Cargo traffic at the nation's busiest seaport complex in February fell from its double-digit growth rate for the first time in a year, rising just 8% because of a sudden flattening in the pace of exports, harbor officials said.

The easing of the pace of international trade came amid signs of recovery. Shipping lines are ordering what will be the world's largest-ever cargo vessels, indicating an improved outlook. In addition, companies that lease warehouse space to importers are reporting a brisk increase in business.

Officials at the ports of Los Angeles and Long Beach said they were pleased by the February traffic statistics.

"It's a good sign that we were able to show growth over a February last year when we had a 27% increase," said Phillip Sanfield, spokesman for the Port of Los Angeles. His counterpart at the Port of Long Beach, Art Wong, said: "We were expecting more of a dip, so this is very strong for us."

International trade is a key indicator of the health of the U.S. economy. It's also one of Southern California's most important sources of well-paying blue-collar jobs, employing nearly 440,000 workers in Los Angeles, San Bernardino and Riverside counties.

At the Port of Los Angeles, the nation's busiest for cargo containers, imports rose 3.2% in February, but exports grew just 1.6%. Overall traffic, including empties, increased 5.6% to 554,913 containers in February from a year earlier.

At the Port of Long Beach, which ranks second in the U.S., imports grew 12.4% and exports fell 1%. Overall traffic, including empties, was up 10.9% to 458,336 containers from a year earlier.
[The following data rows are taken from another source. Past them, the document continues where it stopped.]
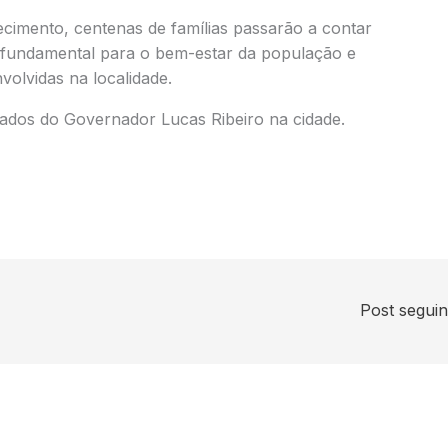
cimento, centenas de famílias passarão a contar
 fundamental para o bem-estar da população e
volvidas na localidade.
iados do Governador Lucas Ribeiro na cidade.
Post segui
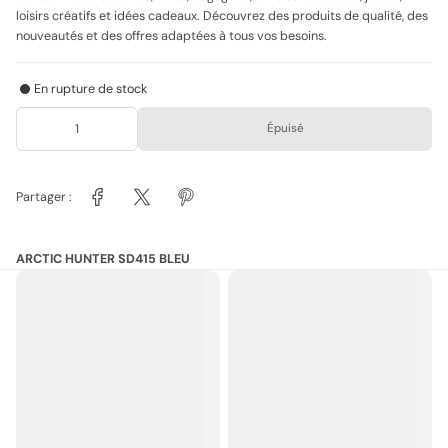
loisirs créatifs et idées cadeaux. Découvrez des produits de qualité, des
nouveautés et des offres adaptées à tous vos besoins.
En rupture de stock
Épuisé
Partager :
ARCTIC HUNTER SD415 BLEU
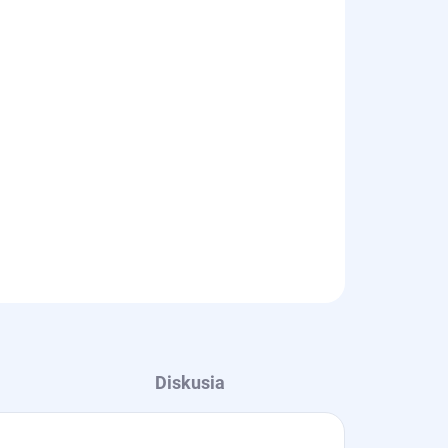
Diskusia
Trade experts said the slowdown in exports was causing the nation's trade deficit to widen and hampering job creation during an already weak recovery, but they added that it was too soon to draw conclusions.

The export change comes as the Obama administration is trying to rally American business and agriculture to greatly increase their sales overseas. On Thursday, for example, Agriculture Secretary Tom Vilsack and Long Beach Mayor Bob Foster will be at the Port of Long Beach to highlight the importance of agricultural exports.

"Every billion dollars of trade generates 8,500 jobs. One of every 12 jobs in this country is connected to agriculture, so as you expand those opportunities overseas, you expand job growth," Vilsack said.

The continuing strong growth in imports is boosting the local real estate market, said Lance Ryan, a vice president at Carson-based Watson Land Co., which owns about 15 million square feet of warehouse space, mostly in the South Bay.

During the 2004-07 economic boom, Southern California warehouse space was built with tenants already lined up. As the market deteriorated, warehouses would sit vacant for as long as a year in spite of incentives such as months of free rent, Ryan said.

"Now, those delays in getting space rented have dropped to four to six months and those incentives have been scaled way back" as vacancy rates decline, he said.

Ocean shipping lines appear to be making a big bet on the global economic recovery, including A.P. Moller-Maersk Group, the world's biggest shipping line, which recently ordered 10 ships capable of carrying 18,000 containers.

The ships are "the largest vessels that will be sailing and by far the largest container vessels ever ordered," Chief Executive Nils Smedegaard Andersen said.